Kami memang penganut aliran simple dan fungsional untuk pemakaian barang-barang
(sebenarnya ini bahasa paling diplomatis dari kata "KURANG MODAL") :D
Bukan cuma soal
senter, perlengkapan lain juga pastinya sama simple dan fungsionalnya (baca:
kurang modal). Setelan kami sama sekali nggak mirip para pendaki gunung. Kalo
kata anton.. Setelan kami lebih mirip mahasiswa yang mau nyari signal wifi
gratisan malem2 di kampus buat donlot anime kesayangan (fyi, itu salah satu
side activity kami juga, hehehe). Setelanya, celana bahan, kaos oblong bekas
kepanitiaan sama jaket organisasi yang sedikit agak kegedean, ditambah tas
ransel buat laptop sama sandal jepit sejuta umat (gak boleh sebut merk, nanti
pada beli...sebut saja "burung walet"). Kira2 seperti itu setelan
kami. Namanya juga para pendaki amatir. Selain itu, karena dalam pendakian itu
kami jarang sekali bawa tenda atau sleepig bag, jadi kami jarang sekali camp
diatas gunung. Biasanya kami berangkat dari base camp malam menjelang dinihari,
kami hitung waktu kira2 kami bisa sampai puncak tepat saat sunrise. Di puncak
sekitar 1 sampai 2 jam lalu turun lagi ke base camp.
Seperti yang saya
tulis di awal, kami lebih suka disebut pecinta alam atau mungkin boleh juga
dinaikan levelnya jadi penyayang alam. Kami suka alam dengan segala
keindahannya. Mendaki gunung bagi kami bukan soal obsesi tapi refleksi. Saya
sendiri sangat menikmati suasana gunung terutama di pagi hari. Bau daun dan
batu yang basah kena embun itu seperti terapi yang bisa menjernihkan pikiran.
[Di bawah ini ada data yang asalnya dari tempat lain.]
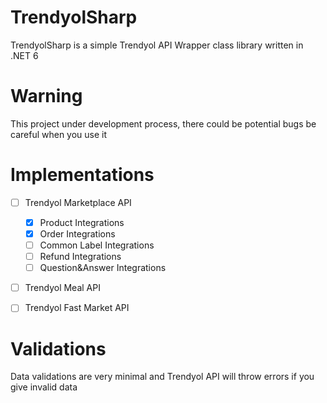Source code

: # TrendyolSharp 
TrendyolSharp is a simple Trendyol API Wrapper class library written in .NET 6

# Warning
This project under development process, there could be potential bugs be careful when you use it

# Implementations
- [ ] Trendyol Marketplace API 
  - [x] Product Integrations
  - [x] Order Integrations
  - [ ] Common Label Integrations
  - [ ] Refund Integrations
  - [ ] Question&Answer Integrations
- [ ] Trendyol Meal API 
- [ ] Trendyol Fast Market API


# Validations
Data validations are very minimal and Trendyol API will throw errors if you give invalid data
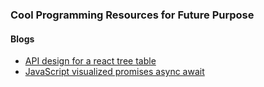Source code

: ### Cool Programming Resources for Future Purpose

#### Blogs
+ [API design for a react tree table](https://www.robinwieruch.de/react-tree-list/?utm_campaign=api-design-for-a-react-tree-tablea-wel)
+ [JavaScript visualized promises async await](https://dev.to/lydiahallie/javascript-visualized-promises-async-await-5gke)
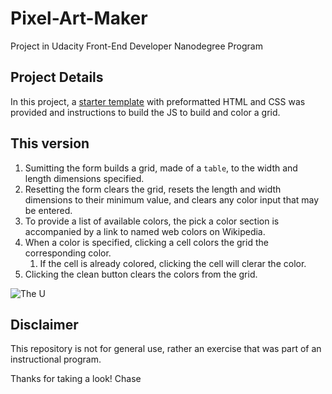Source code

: # Pixel-Art-Maker
Project in Udacity Front-End Developer Nanodegree Program
## Project Details
In this project, a [starter template](https://github.com/udacity/project-pixel-art-maker-starter) with preformatted HTML and CSS was provided and instructions to build the JS to build and color a grid. 
## This version 

1. Sumitting the form builds a grid, made of a `table`, to the width and length dimensions specified.
2. Resetting the form clears the grid, resets the length and width dimensions to their minimum value, and clears any color input that may be entered.
3. To provide a list of available colors, the pick a color section is accompanied by a link to named web colors on Wikipedia.
4. When a color is specified, clicking a cell colors the grid the corresponding color.
    1. If the cell is already colored, clicking the cell will clerar the color.
5. Clicking the clean button clears the colors from the grid.

![The U](https://farm1.staticflickr.com/785/27201200298_a0223d4a28_b.jpg)

## Disclaimer
This repository is not for general use, rather an exercise that was part of an instructional program.

Thanks for taking a look!
Chase
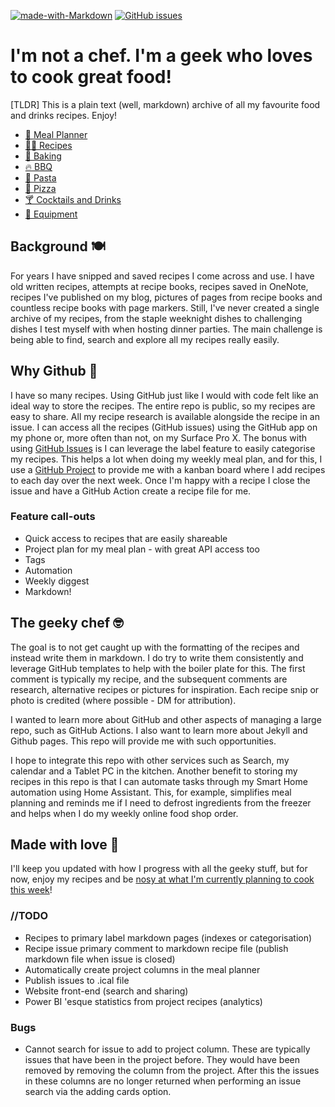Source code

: [![made-with-Markdown](https://img.shields.io/badge/Made%20with-Markdown-1f425f.svg)](http://commonmark.org)
[![GitHub issues](https://img.shields.io/github/issues/jcallaghan/The-Cookbook.svg)](https://github.com/jcallaghan/The-Cookbook/issues/)

# I'm not a chef. I'm a geek who loves to cook great food!
[TLDR] This is a plain text (well, markdown) archive of all my favourite food and drinks recipes. Enjoy!

- [📅 Meal Planner](/projects/10)
- [🧑‍🍳 Recipes](/Recipes.md)
- [🍥 Baking](/Baing.md)
- [🔥 BBQ](/BBQ.md)
- [🍝 Pasta](/Pasta.md)
- [🍕 Pizza](/Pizza.md)
- [🍸 Cocktails and Drinks](/Cocktails-and-Drinks.md)
- [🔪 Equipment](/Equipent.md)

## Background 🍽️
For years I have snipped and saved recipes I come across and use. I have old written recipes, attempts at recipe books, recipes saved in OneNote, recipes I've published on my blog, pictures of pages from recipe books and countless recipe books with page markers. Still, I've never created a single archive of my recipes, from the staple weeknight dishes to challenging dishes I test myself with when hosting dinner parties. The main challenge is being able to find, search and explore all my recipes really easily.

## Why Github 🧰
I have so many recipes. Using GitHub just like I would with code felt like an ideal way to store the recipes. The entire repo is public, so my recipes are easy to share. All my recipe research is available alongside the recipe in an issue. I can access all the recipes (GitHub issues) using the GitHub app on my phone or, more often than not, on my Surface Pro X. The bonus with using [GitHub Issues](/issues) is I can leverage the label feature to easily categorise my recipes. This helps a lot when doing my weekly meal plan, and for this, I use a [GitHub Project](/projects/10) to provide me with a kanban board where I add recipes to each day over the next week. Once I'm happy with a recipe I close the issue and have a GitHub Action create a recipe file for me. 

### Feature call-outs
- Quick access to recipes that are easily shareable
- Project plan for my meal plan - with great API access too
- Tags
- Automation
- Weekly diggest
- Markdown!

## The geeky chef 🤓

The goal is to not get caught up with the formatting of the recipes and instead write them in markdown. I do try to write them consistently and leverage GitHub templates to help with the boiler plate for this. The first comment is typically my recipe, and the subsequent comments are research, alternative recipes or pictures for inspiration. Each recipe snip or photo is credited (where possible - DM for attribution).

I wanted to learn more about GitHub and other aspects of managing a large repo, such as GitHub Actions. I also want to learn more about Jekyll and Github pages. This repo will provide me with such opportunities. 

I hope to integrate this repo with other services such as Search, my calendar and a Tablet PC in the kitchen. Another benefit to storing my recipes in this repo is that I can automate tasks through my Smart Home automation using Home Assistant. This, for example, simplifies meal planning and reminds me if I need to defrost ingredients from the freezer and helps when I  do my weekly online food shop order. 

## Made with love 💖

I'll keep you updated with how I progress with all the geeky stuff, but for now, enjoy my recipes and be [nosy at what I'm currently planning to cook this week](/projects/10)!

### //TODO
- Recipes to primary label markdown pages (indexes or categorisation)
- Recipe issue primary comment to markdown recipe file (publish markdown file when issue is closed)
- Automatically create project columns in the meal planner
- Publish issues to .ical file
- Website front-end (search and sharing)
- Power BI 'esque statistics from project recipes (analytics)

### Bugs
- Cannot search for issue to add to project column. These are typically issues that have been in the project before. They would have been removed by removing the column from the project. After this the issues in these columns are no longer returned when performing an issue search via the adding cards option.
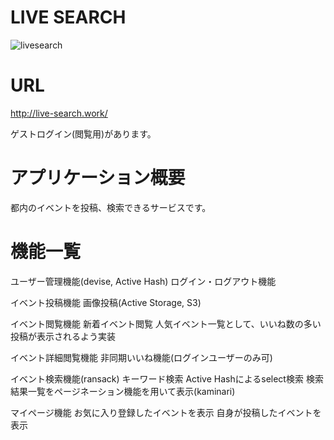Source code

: # LIVE SEARCH
![livesearch](https://user-images.githubusercontent.com/69100365/107870145-8c8de480-6ed9-11eb-8c7d-7fe4867b4c70.gif)


# URL
http://live-search.work/

ゲストログイン(閲覧用)があります。

# アプリケーション概要

都内のイベントを投稿、検索できるサービスです。

# 機能一覧

ユーザー管理機能(devise, Active Hash)
ログイン・ログアウト機能

イベント投稿機能
画像投稿(Active Storage, S3)

イベント閲覧機能
新着イベント閲覧
人気イベント一覧として、いいね数の多い投稿が表示されるよう実装

イベント詳細閲覧機能
非同期いいね機能(ログインユーザーのみ可)

イベント検索機能(ransack)
キーワード検索
Active Hashによるselect検索
検索結果一覧をページネーション機能を用いて表示(kaminari)

マイページ機能
お気に入り登録したイベントを表示
自身が投稿したイベントを表示

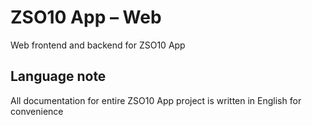# ZSO10 App – Web
Web frontend and backend for ZSO10 App

## Language note
All documentation for entire ZSO10 App project is written in English for convenience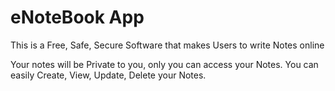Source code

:# eNoteBook App

This is a Free, Safe, Secure Software that makes Users to write Notes online

Your notes will be Private to you, only you can access your Notes. You can easily Create, View, Update, Delete your Notes.
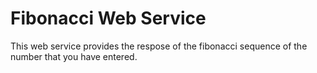 Fibonacci Web Service
==============

This web service provides the respose of the fibonacci sequence of the number that you have entered.
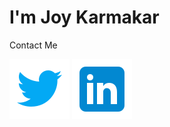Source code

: # I'm Joy Karmakar

Contact Me

<a href="https://twitter.com/JoyKarmakar9871" target="_blank"><img src="./assets/img/twitter.svg"></img></a>
<a href="https://www.linkedin.com/in/joy-karmakar-cooch-behar/"><img src="./assets/img/linkedin.svg"></img></a>

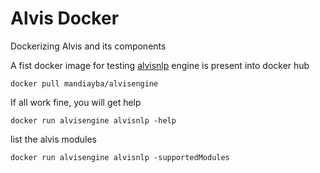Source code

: # Alvis Docker
Dockerizing Alvis and its components

A fist docker image for testing [alvisnlp](https://github.com/Bibliome/alvisnlp) engine is present into docker hub

`docker pull mandiayba/alvisengine`

If all work fine, you will get help

`docker run alvisengine alvisnlp -help`

list the alvis modules

`docker run alvisengine alvisnlp -supportedModules`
Alasan lain kenapa kami lebih suka disebut sebagai penyayang alam adalah karena
kami ingin mencintai dan menyayangi alam dengan perbuatan, kami tidak suka dengan sampah yang berserakan diatas gunung. oleh karenanya kami benci para oknum pendaki yang suka meninggalkan sampah diatas gunung. kami tidak ingin menjadi salah satu dari mereka. Sering kami temui para pendaki (yang tentu saja berpenampilan lebih profesional
dari kami), bahkan dengan atribut pecinta alam, tanpa rasa bersalah menumpuk
sampah di samping tenda-tenda mereka dan meninggalkannya begitu saja saat turun
gunung. Bagi kami mereka hanya sebatas pendaki gunung, bagi mereka mendaki
hanya sebatas urusan eksistensi diri, gunung dan segala isinya tidak
benar-benar mereka cintai. Selain sampah, personally saya adalah orang yang
sangat tidak nyaman dengan asap rokok. Seringkali saat sudah diatas puncak
dipagi hari, dan puncak biasanya penuh dengan para pendaki (biasanya saat musim
pendakian). Saya seringkali tidak bisa menikmati udara segar karena yang ada
disekitar saya cuma kepulan asap rokok dari mulut para pendaki, seringkali saya harus turun
sedikit menjauh dari udara yang menjengkelkan itu..I HATE THAT!!! Bagi
saya udara yang segar diatas gunung adalah juga bagian dari terapi. Pemandangan
dan udara segar adalah 2 hal yang saya cari.
Akhir-akhir ini
memang sudah jarang sekali saya naik gunung bareng teman2, faktor kesibukan di
tempat kerja barangkali yang jadi penyebab utamanya. Susah banget rasanya
sekarang nyari waktu luang buat sekedar nyium bau basah dedaunan di dalam hutan
atau liat mahakarya Allah yang maha agung berupa lanscape perbukitan dari
puncak gunung. tapi, biarpun sudah jarang kami mendaki, buat kami para pendaki amatir, gunung dan segala cerita
pendakianya adalah cinta yang akan selalu kami jaga.